▶ PROBLEM DETAILS
Reproduce every line of the material below character for character, changing nothing.

THE DATA Block Start

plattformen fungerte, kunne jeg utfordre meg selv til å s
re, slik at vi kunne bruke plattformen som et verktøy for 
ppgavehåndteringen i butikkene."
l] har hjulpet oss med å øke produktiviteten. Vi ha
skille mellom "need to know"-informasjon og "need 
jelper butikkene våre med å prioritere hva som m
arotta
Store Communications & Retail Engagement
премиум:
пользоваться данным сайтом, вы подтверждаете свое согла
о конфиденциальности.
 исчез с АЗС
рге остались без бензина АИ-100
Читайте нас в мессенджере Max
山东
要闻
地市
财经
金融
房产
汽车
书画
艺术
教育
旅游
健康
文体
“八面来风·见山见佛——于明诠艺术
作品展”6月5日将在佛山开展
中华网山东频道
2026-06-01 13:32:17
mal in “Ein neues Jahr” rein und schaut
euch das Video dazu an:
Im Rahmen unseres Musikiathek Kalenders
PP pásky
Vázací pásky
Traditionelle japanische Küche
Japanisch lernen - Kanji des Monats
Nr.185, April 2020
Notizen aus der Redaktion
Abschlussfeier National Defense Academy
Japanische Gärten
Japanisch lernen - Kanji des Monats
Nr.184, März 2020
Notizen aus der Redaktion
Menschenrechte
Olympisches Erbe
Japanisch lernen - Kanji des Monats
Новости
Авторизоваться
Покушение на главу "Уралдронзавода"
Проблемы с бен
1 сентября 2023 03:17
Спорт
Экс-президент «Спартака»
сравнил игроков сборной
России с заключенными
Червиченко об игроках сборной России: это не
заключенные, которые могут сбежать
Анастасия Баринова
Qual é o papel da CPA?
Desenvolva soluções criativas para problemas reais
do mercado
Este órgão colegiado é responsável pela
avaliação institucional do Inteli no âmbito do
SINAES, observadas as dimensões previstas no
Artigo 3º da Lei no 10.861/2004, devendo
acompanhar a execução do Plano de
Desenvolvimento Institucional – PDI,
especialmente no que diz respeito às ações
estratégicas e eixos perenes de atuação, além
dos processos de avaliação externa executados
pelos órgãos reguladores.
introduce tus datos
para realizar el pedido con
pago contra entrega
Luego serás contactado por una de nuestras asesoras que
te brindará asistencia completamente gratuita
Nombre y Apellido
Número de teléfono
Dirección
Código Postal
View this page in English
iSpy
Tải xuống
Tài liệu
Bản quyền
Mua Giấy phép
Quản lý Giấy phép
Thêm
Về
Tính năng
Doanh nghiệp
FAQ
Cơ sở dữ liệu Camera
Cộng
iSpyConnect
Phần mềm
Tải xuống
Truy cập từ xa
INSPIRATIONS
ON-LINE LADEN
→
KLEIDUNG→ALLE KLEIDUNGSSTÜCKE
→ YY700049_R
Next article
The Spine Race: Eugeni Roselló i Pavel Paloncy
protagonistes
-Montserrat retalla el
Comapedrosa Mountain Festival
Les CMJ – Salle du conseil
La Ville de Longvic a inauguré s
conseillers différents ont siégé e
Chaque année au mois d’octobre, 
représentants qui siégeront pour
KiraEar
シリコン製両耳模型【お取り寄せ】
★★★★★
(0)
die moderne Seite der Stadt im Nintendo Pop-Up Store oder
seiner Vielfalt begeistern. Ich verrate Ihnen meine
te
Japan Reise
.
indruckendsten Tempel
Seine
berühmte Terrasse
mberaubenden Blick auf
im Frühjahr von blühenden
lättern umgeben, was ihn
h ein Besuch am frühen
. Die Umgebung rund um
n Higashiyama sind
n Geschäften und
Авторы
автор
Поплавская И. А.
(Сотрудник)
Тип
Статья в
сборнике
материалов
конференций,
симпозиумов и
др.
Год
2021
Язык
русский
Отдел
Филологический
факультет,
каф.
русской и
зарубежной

THE DATA Block End

▶ ANSWER TO THE EXERCISE
plattformen fungerte, kunne jeg utfordre meg selv til å s
re, slik at vi kunne bruke plattformen som et verktøy for 
ppgavehåndteringen i butikkene."
l] har hjulpet oss med å øke produktiviteten. Vi ha
skille mellom "need to know"-informasjon og "need 
jelper butikkene våre med å prioritere hva som m
arotta
Store Communications & Retail Engagement
премиум:
пользоваться данным сайтом, вы подтверждаете свое согла
о конфиденциальности.
 исчез с АЗС
рге остались без бензина АИ-100
Читайте нас в мессенджере Max
山东
要闻
地市
财经
金融
房产
汽车
书画
艺术
教育
旅游
健康
文体
“八面来风·见山见佛——于明诠艺术
作品展”6月5日将在佛山开展
中华网山东频道
2026-06-01 13:32:17
mal in “Ein neues Jahr” rein und schaut
euch das Video dazu an:
Im Rahmen unseres Musikiathek Kalenders
PP pásky
Vázací pásky
Traditionelle japanische Küche
Japanisch lernen - Kanji des Monats
Nr.185, April 2020
Notizen aus der Redaktion
Abschlussfeier National Defense Academy
Japanische Gärten
Japanisch lernen - Kanji des Monats
Nr.184, März 2020
Notizen aus der Redaktion
Menschenrechte
Olympisches Erbe
Japanisch lernen - Kanji des Monats
Новости
Авторизоваться
Покушение на главу "Уралдронзавода"
Проблемы с бен
1 сентября 2023 03:17
Спорт
Экс-президент «Спартака»
сравнил игроков сборной
России с заключенными
Червиченко об игроках сборной России: это не
заключенные, которые могут сбежать
Анастасия Баринова
Qual é o papel da CPA?
Desenvolva soluções criativas para problemas reais
do mercado
Este órgão colegiado é responsável pela
avaliação institucional do Inteli no âmbito do
SINAES, observadas as dimensões previstas no
Artigo 3º da Lei no 10.861/2004, devendo
acompanhar a execução do Plano de
Desenvolvimento Institucional – PDI,
especialmente no que diz respeito às ações
estratégicas e eixos perenes de atuação, além
dos processos de avaliação externa executados
pelos órgãos reguladores.
introduce tus datos
para realizar el pedido con
pago contra entrega
Luego serás contactado por una de nuestras asesoras que
te brindará asistencia completamente gratuita
Nombre y Apellido
Número de teléfono
Dirección
Código Postal
View this page in English
iSpy
Tải xuống
Tài liệu
Bản quyền
Mua Giấy phép
Quản lý Giấy phép
Thêm
Về
Tính năng
Doanh nghiệp
FAQ
Cơ sở dữ liệu Camera
Cộng
iSpyConnect
Phần mềm
Tải xuống
Truy cập từ xa
INSPIRATIONS
ON-LINE LADEN
→
KLEIDUNG→ALLE KLEIDUNGSSTÜCKE
→ YY700049_R
Next article
The Spine Race: Eugeni Roselló i Pavel Paloncy
protagonistes
-Montserrat retalla el
Comapedrosa Mountain Festival
Les CMJ – Salle du conseil
La Ville de Longvic a inauguré s
conseillers différents ont siégé e
Chaque année au mois d’octobre, 
représentants qui siégeront pour
KiraEar
シリコン製両耳模型【お取り寄せ】
★★★★★
(0)
die moderne Seite der Stadt im Nintendo Pop-Up Store oder
seiner Vielfalt begeistern. Ich verrate Ihnen meine
te
Japan Reise
.
indruckendsten Tempel
Seine
berühmte Terrasse
mberaubenden Blick auf
im Frühjahr von blühenden
lättern umgeben, was ihn
h ein Besuch am frühen
. Die Umgebung rund um
n Higashiyama sind
n Geschäften und
Авторы
автор
Поплавская И. А.
(Сотрудник)
Тип
Статья в
сборнике
материалов
конференций,
симпозиумов и
др.
Год
2021
Язык
русский
Отдел
Филологический
факультет,
каф.
русской и
зарубежной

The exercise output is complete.